• [What to produce]:
Review the material line by line. Identify and copy every line that contains the string "Protagonistin".

• [Data]:
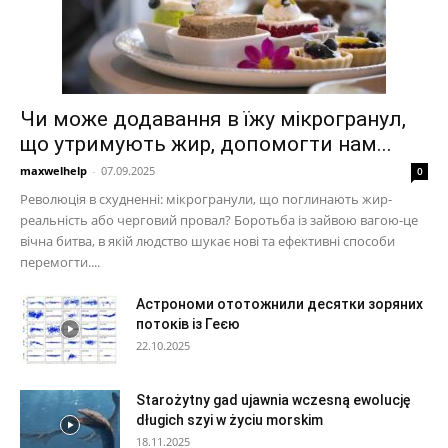
Чи може додавання в їжу мікрогранул,
що утримують жир, допомогти нам...
maxwelhelp
-
07.09.2025
0
Революція в схудненні: мікрогранули, що поглинають жир-
реальність або черговий провал? Боротьба із зайвою вагою-це
вічна битва, в якій людство шукає нові та ефективні способи
перемогти....
Астрономи ототожнили десятки зоряних
потоків із Геєю
22.10.2025
Starożytny gad ujawnia wczesną ewolucję
długich szyi w życiu morskim
18.11.2025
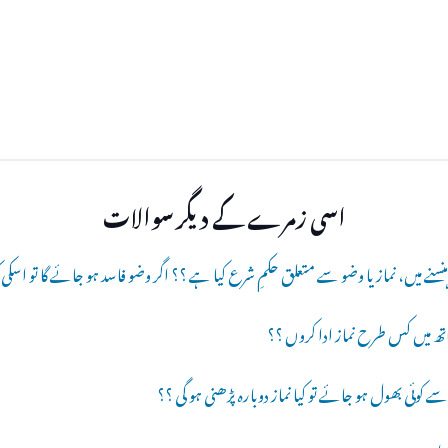
اسی زمرے کے دیگر سوالات
میں ہنسنے میں، نماز یا وضو سے متعلق حکمِ شرع کیا ہے ؟؟ اگر وضو فاسد ہو جائے گا تو اسکی
 میں کس طرح نماز ادا کروں ؟؟
م سے کوئی بھول ہو جائے تو کیا نماز دوبارہ پڑھنی ہو گی ؟؟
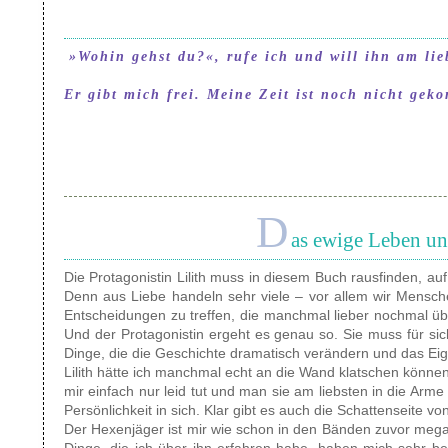
»Wohin gehst du?«, rufe ich und will ihn am lie
Er gibt mich frei. Meine Zeit ist noch nicht gek
D
as ewige Leben un
Die Protagonistin Lilith muss in diesem Buch rausfinden, au
Denn aus Liebe handeln sehr viele – vor allem wir Mensche
Entscheidungen zu treffen, die manchmal lieber nochmal ü
Und der Protagonistin ergeht es genau so. Sie muss für si
Dinge, die die Geschichte dramatisch verändern und das Ei
Lilith hätte ich manchmal echt an die Wand klatschen können,
mir einfach nur leid tut und man sie am liebsten in die Arme
Persönlichkeit in sich. Klar gibt es auch die Schattenseite von
Der Hexenjäger ist mir wie schon in den Bänden zuvor mega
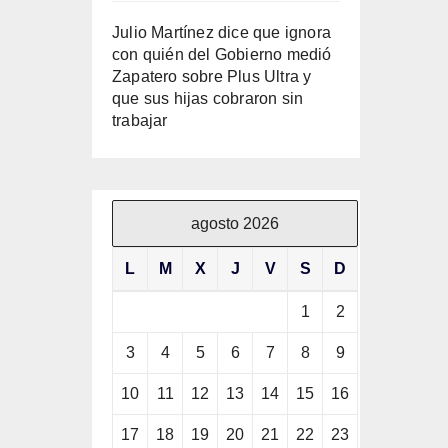
Julio Martínez dice que ignora
con quién del Gobierno medió
Zapatero sobre Plus Ultra y
que sus hijas cobraron sin
trabajar
agosto 2026
L
M
X
J
V
S
D
1
2
3
4
5
6
7
8
9
10
11
12
13
14
15
16
17
18
19
20
21
22
23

• [Task response]:
Die Protagonistin Lilith muss in diesem Buch rausfinden, au
Und der Protagonistin ergeht es genau so. Sie muss für si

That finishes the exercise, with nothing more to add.